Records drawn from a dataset
● ● ● ● ●

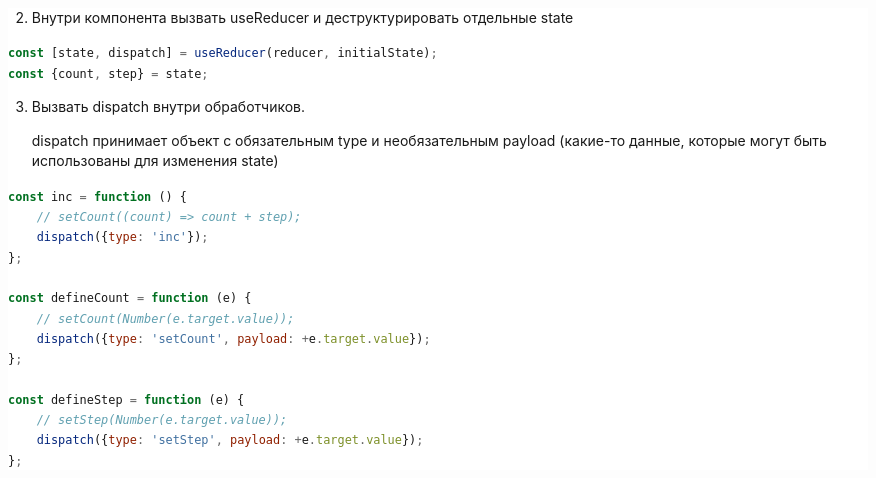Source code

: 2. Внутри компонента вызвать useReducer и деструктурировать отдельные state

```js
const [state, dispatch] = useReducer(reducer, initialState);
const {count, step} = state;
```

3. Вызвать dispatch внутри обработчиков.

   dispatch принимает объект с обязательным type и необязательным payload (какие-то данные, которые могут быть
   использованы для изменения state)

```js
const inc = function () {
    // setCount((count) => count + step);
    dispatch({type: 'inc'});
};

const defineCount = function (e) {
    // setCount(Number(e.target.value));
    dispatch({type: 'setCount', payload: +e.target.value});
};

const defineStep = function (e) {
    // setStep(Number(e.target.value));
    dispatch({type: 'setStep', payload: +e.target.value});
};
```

● ● ● ● ●

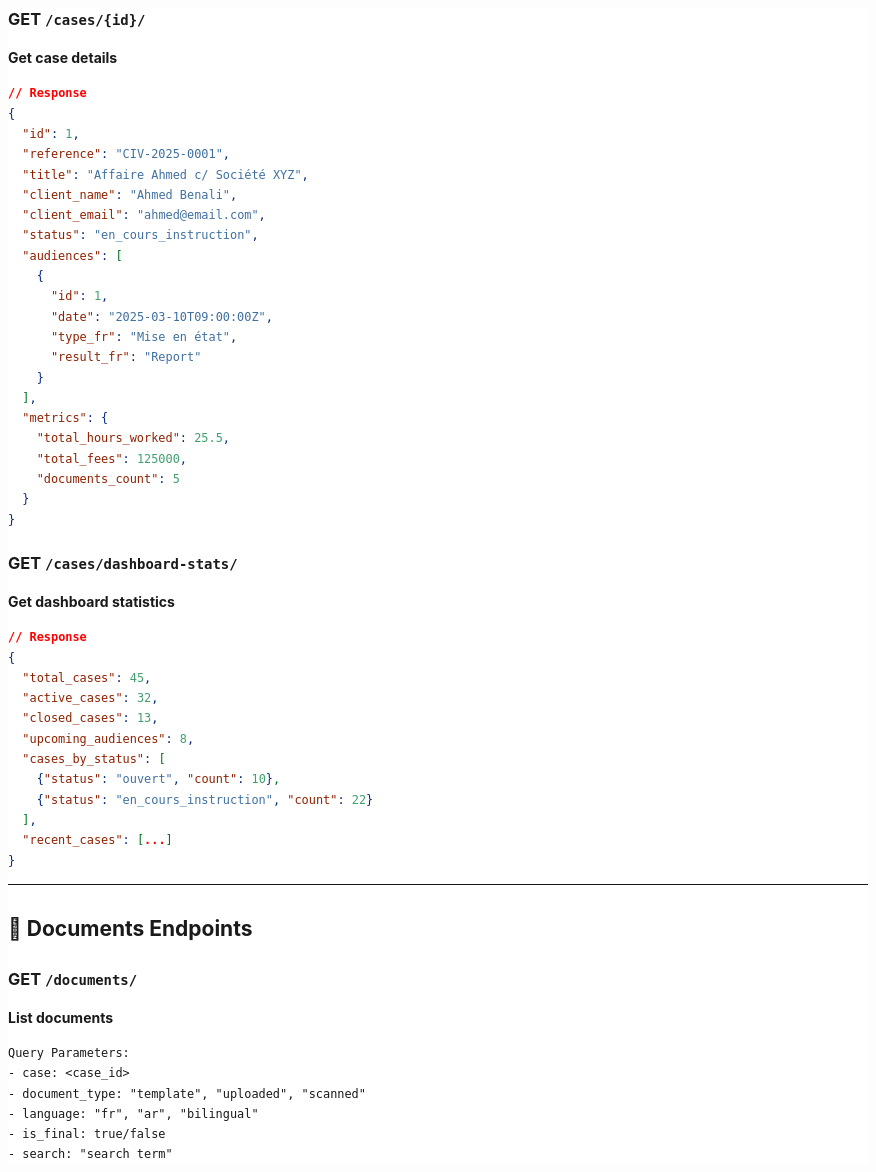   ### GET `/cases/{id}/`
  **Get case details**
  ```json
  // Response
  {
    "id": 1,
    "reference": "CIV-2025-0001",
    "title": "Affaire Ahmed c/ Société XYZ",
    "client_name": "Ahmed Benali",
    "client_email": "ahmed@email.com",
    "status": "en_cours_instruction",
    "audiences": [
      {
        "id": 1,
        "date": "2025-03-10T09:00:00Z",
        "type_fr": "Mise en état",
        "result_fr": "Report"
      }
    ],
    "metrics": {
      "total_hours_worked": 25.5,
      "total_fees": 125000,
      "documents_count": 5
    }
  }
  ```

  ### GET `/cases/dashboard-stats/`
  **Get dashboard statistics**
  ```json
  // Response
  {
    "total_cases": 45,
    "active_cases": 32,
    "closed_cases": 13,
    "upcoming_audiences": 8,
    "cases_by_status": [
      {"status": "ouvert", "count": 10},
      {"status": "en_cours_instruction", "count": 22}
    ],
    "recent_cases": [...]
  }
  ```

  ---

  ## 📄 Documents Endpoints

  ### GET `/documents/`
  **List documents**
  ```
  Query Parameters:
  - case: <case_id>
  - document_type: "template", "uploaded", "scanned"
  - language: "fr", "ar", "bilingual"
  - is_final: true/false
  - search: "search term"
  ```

● ● ● ● ●

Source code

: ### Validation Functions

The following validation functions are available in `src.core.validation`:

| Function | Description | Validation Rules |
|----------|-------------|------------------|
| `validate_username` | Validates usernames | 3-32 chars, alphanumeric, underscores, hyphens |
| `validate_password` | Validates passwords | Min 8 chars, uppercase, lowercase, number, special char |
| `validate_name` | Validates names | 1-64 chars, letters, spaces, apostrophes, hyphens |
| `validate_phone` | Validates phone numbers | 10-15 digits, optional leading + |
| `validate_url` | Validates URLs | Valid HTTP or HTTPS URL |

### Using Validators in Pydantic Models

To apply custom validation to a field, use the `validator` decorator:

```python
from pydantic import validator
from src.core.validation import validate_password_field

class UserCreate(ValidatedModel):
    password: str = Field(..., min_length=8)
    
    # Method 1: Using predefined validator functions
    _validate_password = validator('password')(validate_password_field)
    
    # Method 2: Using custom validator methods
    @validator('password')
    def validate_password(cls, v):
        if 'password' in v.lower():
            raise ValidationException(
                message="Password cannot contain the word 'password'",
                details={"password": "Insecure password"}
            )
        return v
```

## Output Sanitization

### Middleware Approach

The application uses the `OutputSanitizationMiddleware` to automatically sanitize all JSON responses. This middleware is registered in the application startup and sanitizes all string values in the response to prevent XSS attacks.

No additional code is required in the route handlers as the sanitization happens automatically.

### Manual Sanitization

● ● ● ● ●

**Your task**. Whenever a line in the entries above includes the word "payload", pull that line out.

**Exercise answer**.
   dispatch принимает объект с обязательным type и необязательным payload (какие-то данные, которые могут быть
    dispatch({type: 'setCount', payload: +e.target.value});
    dispatch({type: 'setStep', payload: +e.target.value});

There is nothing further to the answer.